#### EXCERPTED PASSAGE

┄┄┄┄┄┄┄┄┄┄┄┄┄┄┄┄┄┄┄┄

Sharding

Updated on 21 Mar, 202652 mins read 619 views

As applications grow, so does the volume of data they must handle. A single database can quickly becomes a bottleneck – struggling with storage limits, high query loads, and increasing latency.

At some point, simply upgrading the database server (vertical scaling) is no longer enough. There are physical and cost limits to how much a single machine can handle.

This is where sharding comes into play.

What is Sharding?

Sharding is a technique where a large database is split into smaller, independent databases called shards. Each shard holds a subset of the total data, and together they form the complete dataset.

Instead of one overloaded database, the workload is distributed across multiple machines.

Understanding with an Example

Imaing ewe have a system with users having IDs from 0 to 100, and a single database is no longer able to handle all the traffic.

We divide the database into 3 shards:

DB1 -> user_id 0-30
DB2 -> user_id 31-60
DB3 -> user_id 61-100

Now:

A request with user_id = 66 -> goes to DB3
A request with user_id = 25 -> goes to DB1

This way, each database handles only a portion of the total load.

How Requests Are Routed

To make sharding work, we need a way to decide:

“Which request goes to which shard?”

This is done using a sharding strategy.

Hash-Based Sharding (Using Modulo)

One of the simplest and most commonly used approaches is called hash-based sharding.

We apply a hash function to the user_id, and then use the modulo operator (%) to determine the shard.

Formula:

shard_number = hash(user_id) % N

Where:
N = number of shards

Example

Assume we have 3 shards (DB1, DB2, and DB3):

user_id = 33
hash(33) % 3 = 0 -> DB1

user_id = 78
hash(78) % 3 = 2 -> DB3

So:

Output 0 -> DB1
Output 1 -> DB2
Output 2 -> DB3

This ensures even distribution of data across shards.

Challenges in Sharding

Re-sharding Problem

If you increase shards (say from 3-> 4), the modulo changes:

hash(user_id) % 4

This causes most data to move, which is expensive.

Adding/removing shard -> massive reshuffling

If we add more shards:
old: hash(key) % 3
new: hash(key) % 4

It requires massive migration, when mode operator is changed almost all rows get affected.

The migration is massive if you have billions of record it would take hours in this process.

What Hashing Really Is

Hashing is the process of taking input data of any size or type and transforming it into a fixed-size value using a hash function.

That output is called a hash value, hash code, or digest.

hash("hello") -> 777
hash(4543534) -> 503
hash(true) -> 33

Key Properties:

1 Deterministic

The same input always produces the same output

2 Fixed Output Size

No matter the input size, the output has a constant size (depends on the hash function).

3 Fast Computation

Hash functions are designed to be efficient.

4 Collisions Are Possible

Different inputs can produce the same hash value.

Consistent Hashing

To solve the re-sharding problem, systems use consistent hashing.

Instead of directly usinng modulo:

Data is distributed on a hash ring.
Adding/removing a shard affects only a small portion of data.

Consistent hashing is a technique used in distributed systems to distribute data across nodes (servers) in a way that minimizes data movement when nodes are added or removed.

┄┄┄┄┄┄┄┄┄┄┄┄┄┄┄┄┄┄┄┄

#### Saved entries
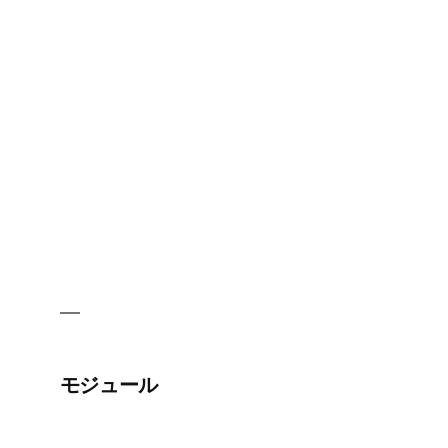
ー
ラ
ー
モジュール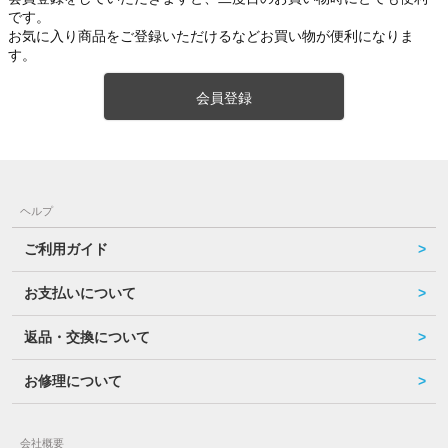
です。
お気に入り商品をご登録いただけるなどお買い物が便利になりま
す。
会員登録
ヘルプ
ご利用ガイド
お支払いについて
返品・交換について
お修理について
会社概要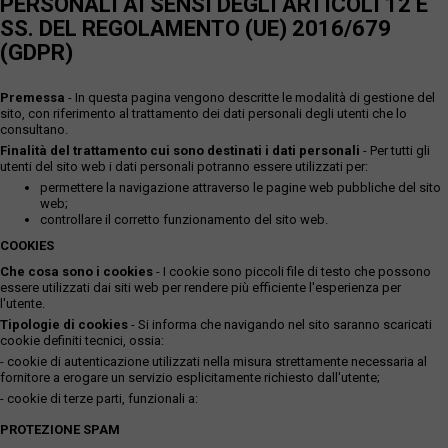
PERSONALI AI SENSI DEGLI ARTICOLI 12 E
SS. DEL REGOLAMENTO (UE) 2016/679
(GDPR)
Premessa
- In questa pagina vengono descritte le modalità di gestione del
sito, con riferimento al trattamento dei dati personali degli utenti che lo
consultano.
Finalità del trattamento cui sono destinati i dati personali
- Per tutti gli
utenti del sito web i dati personali potranno essere utilizzati per:
permettere la navigazione attraverso le pagine web pubbliche del sito
web;
controllare il corretto funzionamento del sito web.
COOKIES
Che cosa sono i cookies
- I cookie sono piccoli file di testo che possono
essere utilizzati dai siti web per rendere più efficiente l'esperienza per
l'utente.
Tipologie di cookies
- Si informa che navigando nel sito saranno scaricati
cookie definiti tecnici, ossia:
- cookie di autenticazione utilizzati nella misura strettamente necessaria al
fornitore a erogare un servizio esplicitamente richiesto dall'utente;
- cookie di terze parti, funzionali a:
PROTEZIONE SPAM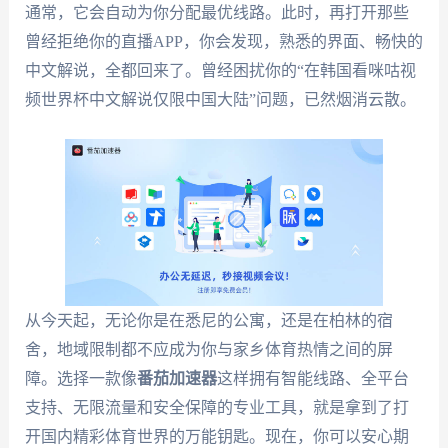
通常，它会自动为你分配最优线路。此时，再打开那些
曾经拒绝你的直播APP，你会发现，熟悉的界面、畅快的
中文解说，全都回来了。曾经困扰你的“在韩国看咪咕视
频世界杯中文解说仅限中国大陆”问题，已然烟消云散。
从今天起，无论你是在悉尼的公寓，还是在柏林的宿
舍，地域限制都不应成为你与家乡体育热情之间的屏
障。选择一款像
番茄加速器
这样拥有智能线路、全平台
支持、无限流量和安全保障的专业工具，就是拿到了打
开国内精彩体育世界的万能钥匙。现在，你可以安心期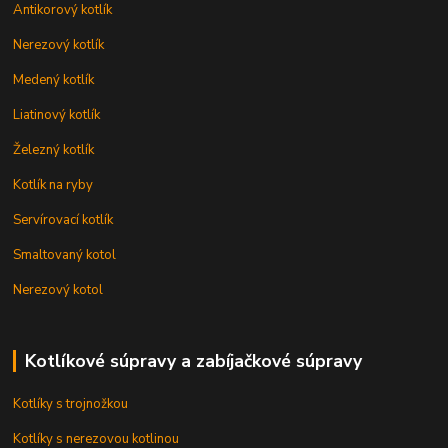
Antikorový kotlík
Nerezový kotlík
Medený kotlík
Liatinový kotlík
Železný kotlík
Kotlík na ryby
Servírovací kotlík
Smaltovaný kotol
Nerezový kotol
Kotlíkové súpravy a zabíjačkové súpravy
Kotlíky s trojnožkou
Kotlíky s nerezovou kotlinou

┄┄┄┄┄┄┄┄┄┄┄┄┄┄┄┄┄┄┄┄

#### EXERCISE OBJECTIVE
Print the part of the sharding article that begins with the words containing "What is Sharding?" and ends with "across multiple machines.", reproducing it word for word. The records were taken from a source separate from the sharding article.

#### ANSWER SECTION
What is Sharding?

Sharding is a technique where a large database is split into smaller, independent databases called shards. Each shard holds a subset of the total data, and together they form the complete dataset.

Instead of one overloaded database, the workload is distributed across multiple machines.